» **What you need to do**
Two lines in the listing below mark the span: one contains "Whole-slide image, haematoxylin" and one contains "Pathologist's review note". Reproduce both of them and everything between, exactly.

» **Records for this task**

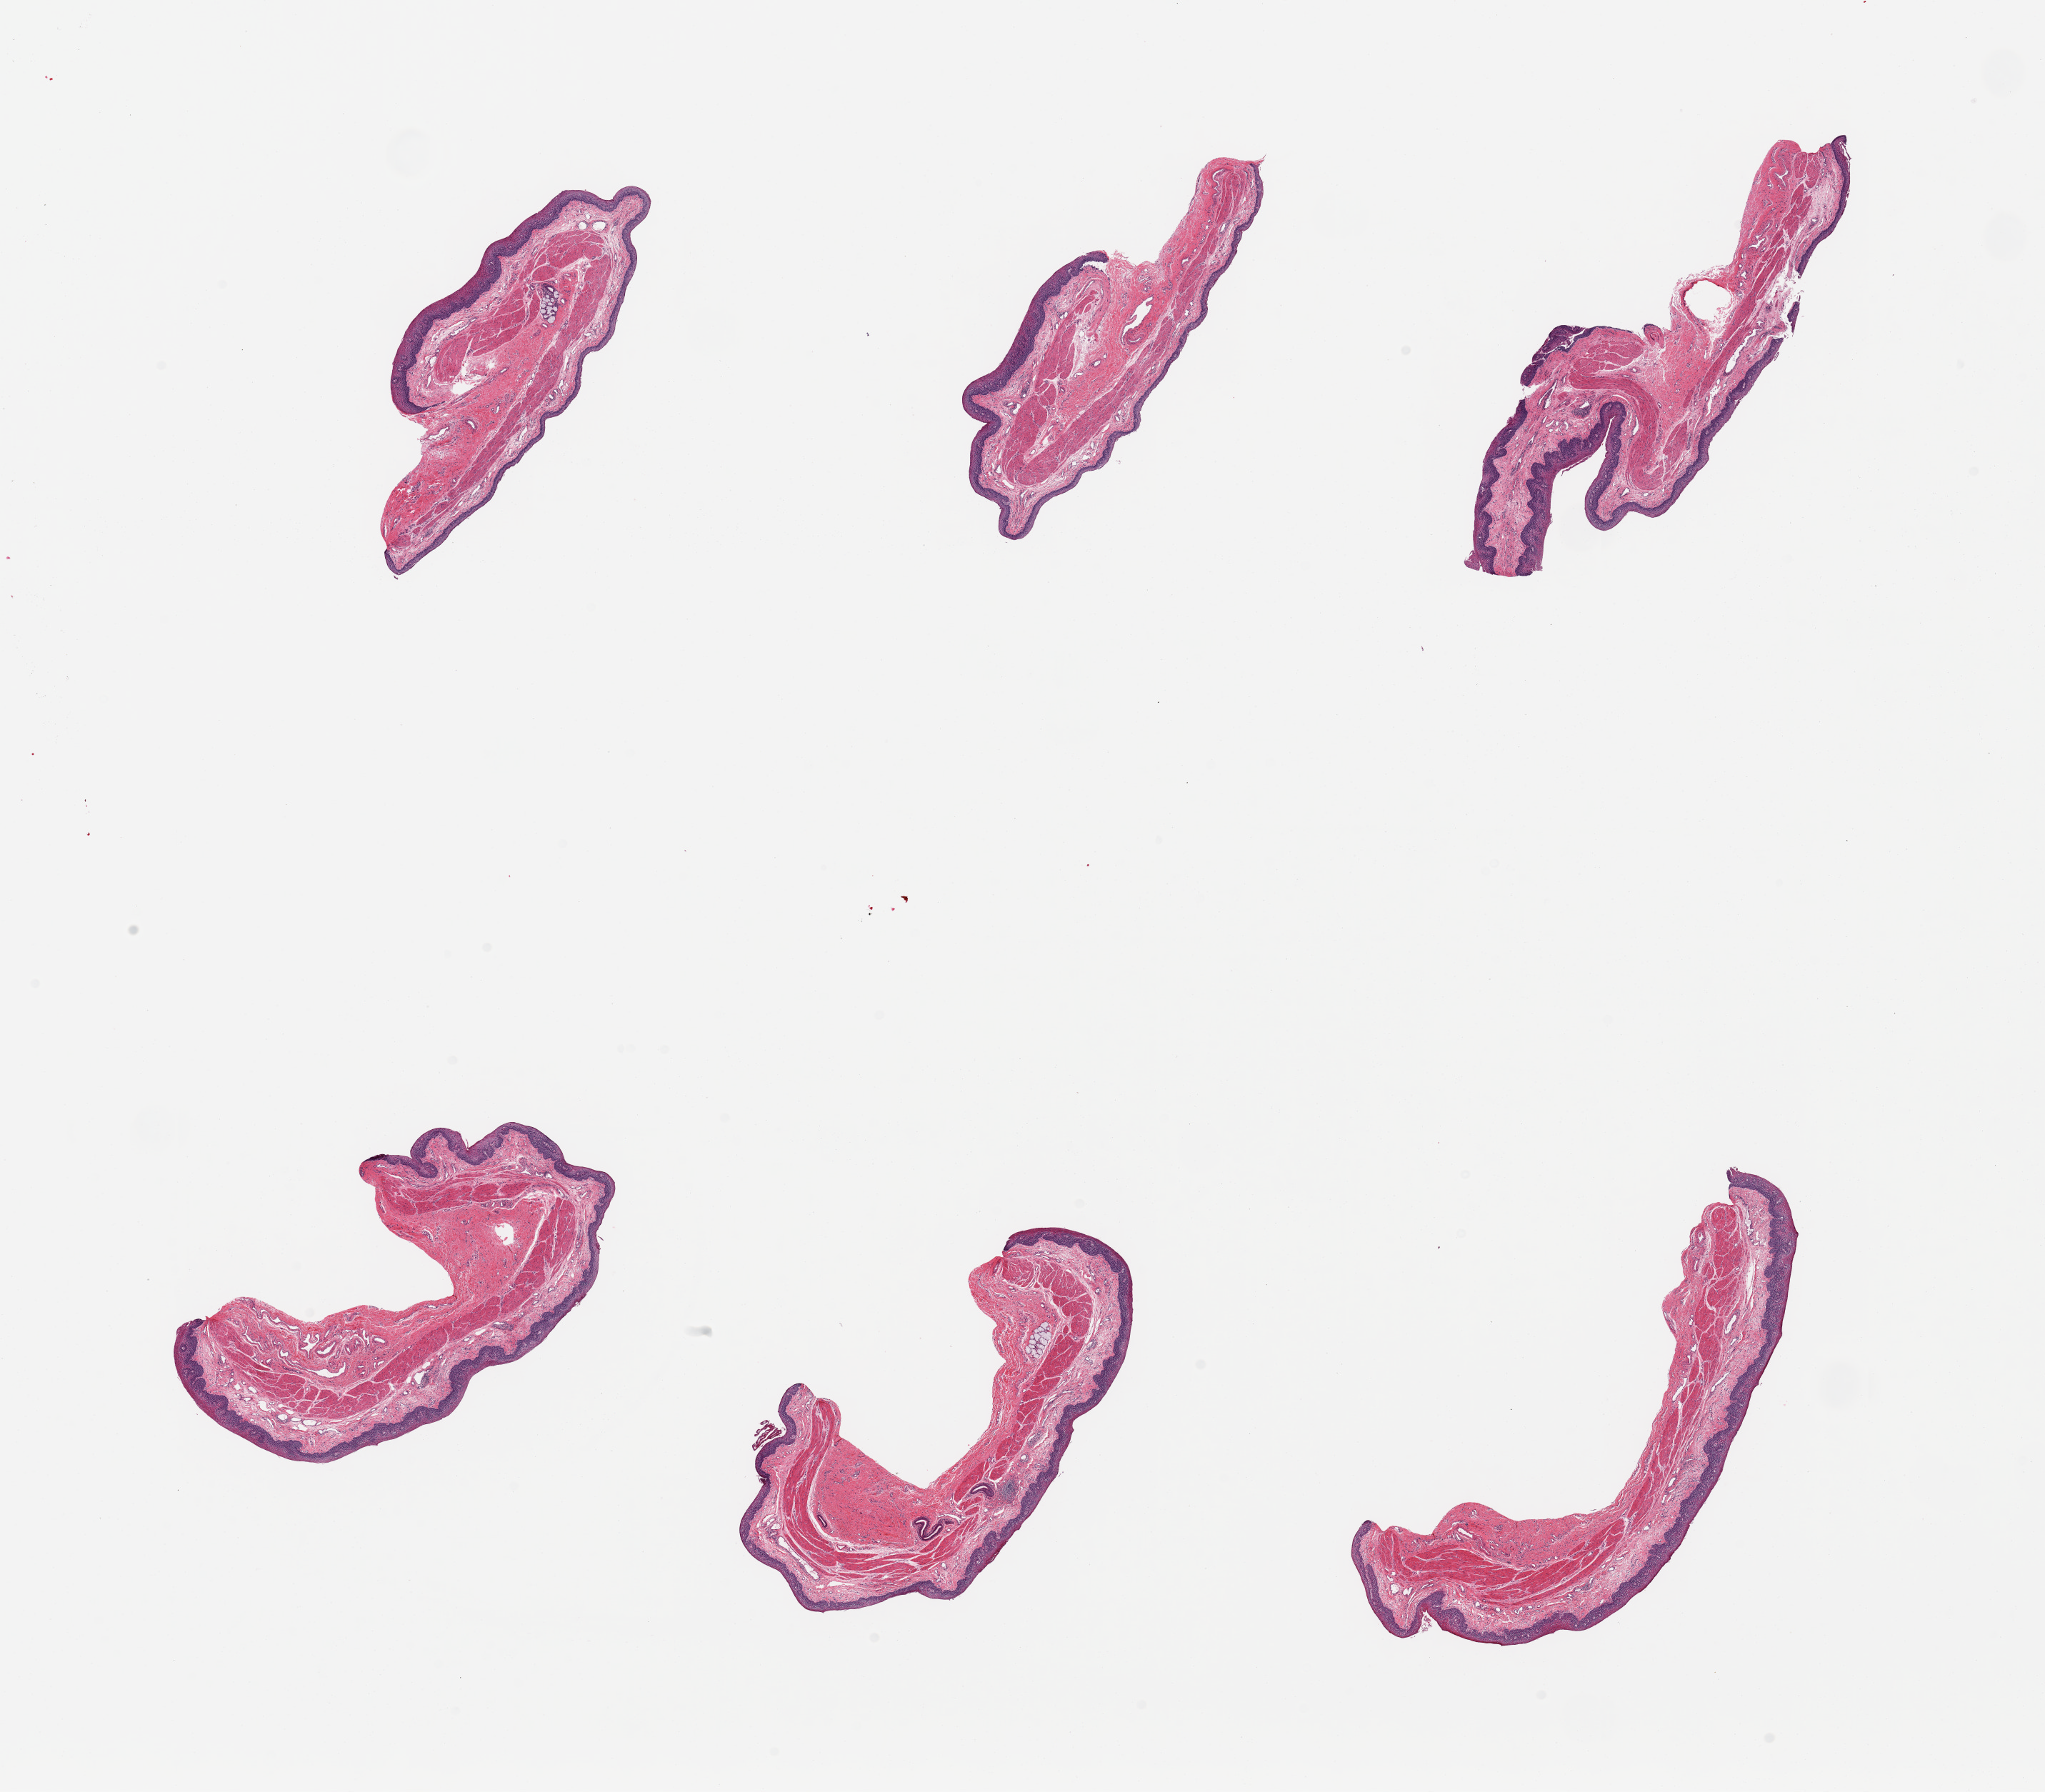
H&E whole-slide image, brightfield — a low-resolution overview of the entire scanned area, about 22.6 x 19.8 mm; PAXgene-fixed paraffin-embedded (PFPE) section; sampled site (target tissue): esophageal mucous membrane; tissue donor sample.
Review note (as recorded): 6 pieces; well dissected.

--

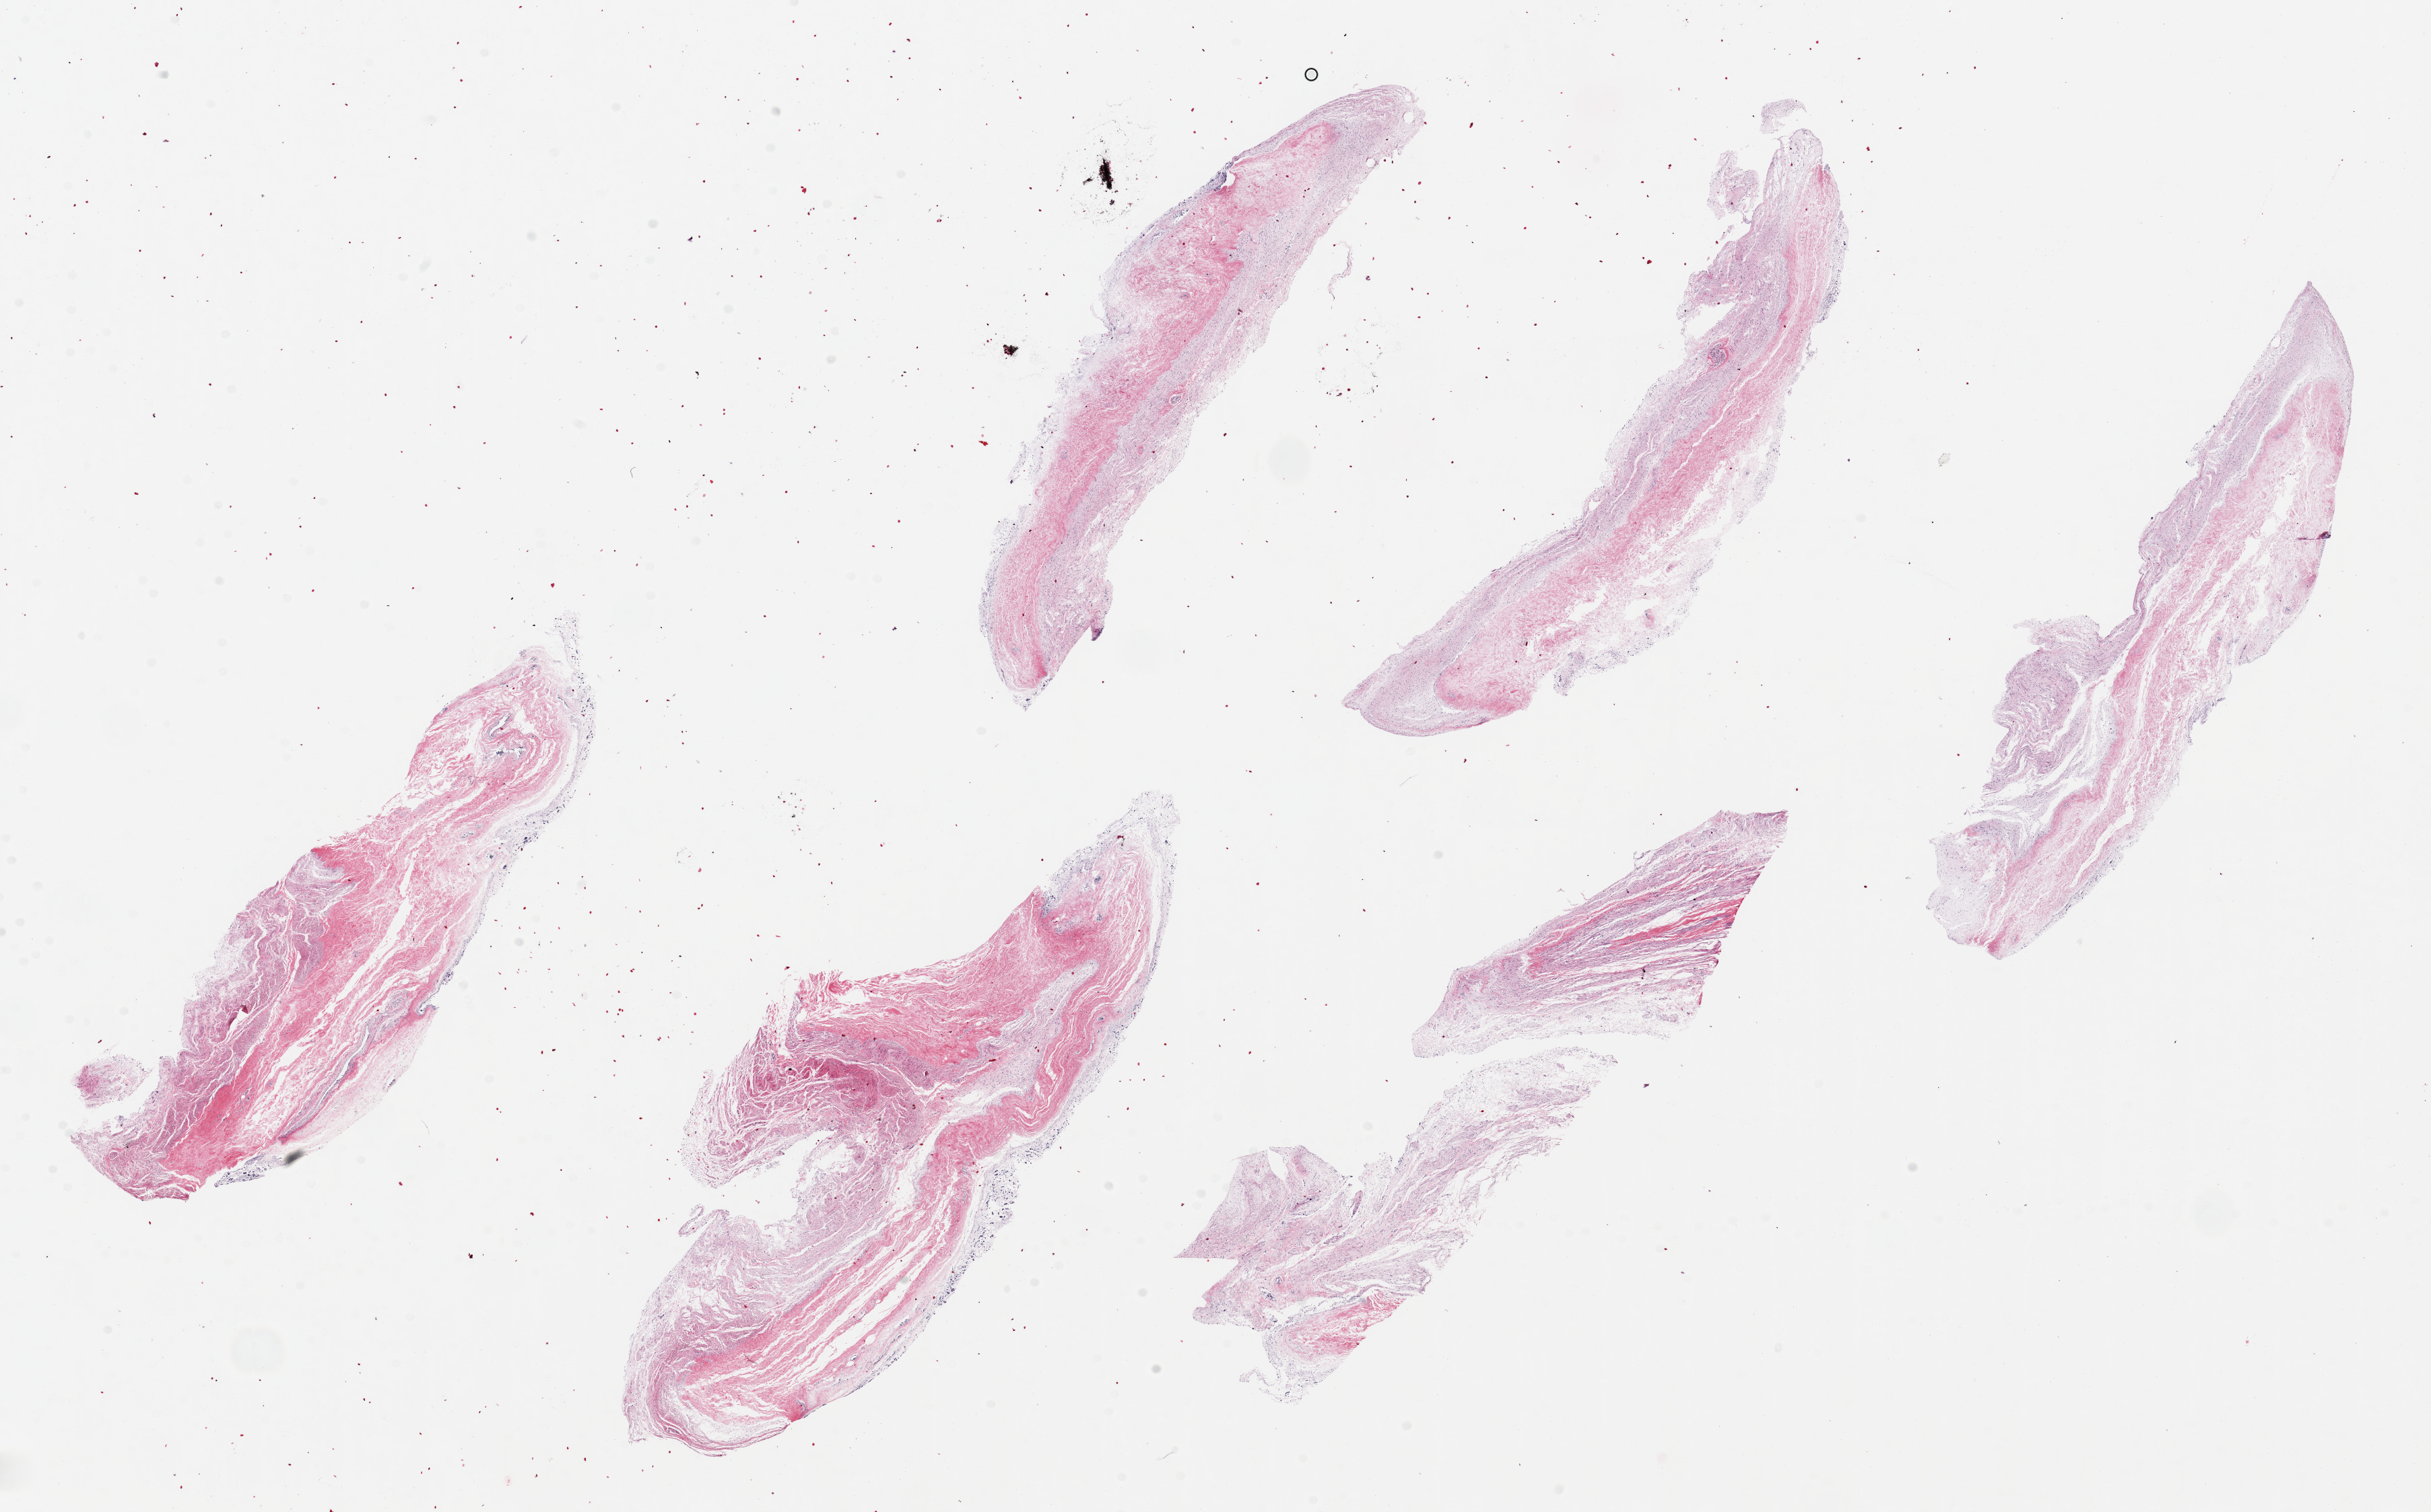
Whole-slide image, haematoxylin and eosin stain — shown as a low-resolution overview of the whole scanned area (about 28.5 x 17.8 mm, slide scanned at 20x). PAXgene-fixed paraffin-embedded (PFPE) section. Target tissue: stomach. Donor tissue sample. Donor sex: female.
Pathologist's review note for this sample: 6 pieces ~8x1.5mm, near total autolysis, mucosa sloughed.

» **Task result**
Whole-slide image, haematoxylin and eosin stain — shown as a low-resolution overview of the whole scanned area (about 28.5 x 17.8 mm, slide scanned at 20x). PAXgene-fixed paraffin-embedded (PFPE) section. Target tissue: stomach. Donor tissue sample. Donor sex: female.
Pathologist's review note for this sample: 6 pieces ~8x1.5mm, near total autolysis, mucosa sloughed.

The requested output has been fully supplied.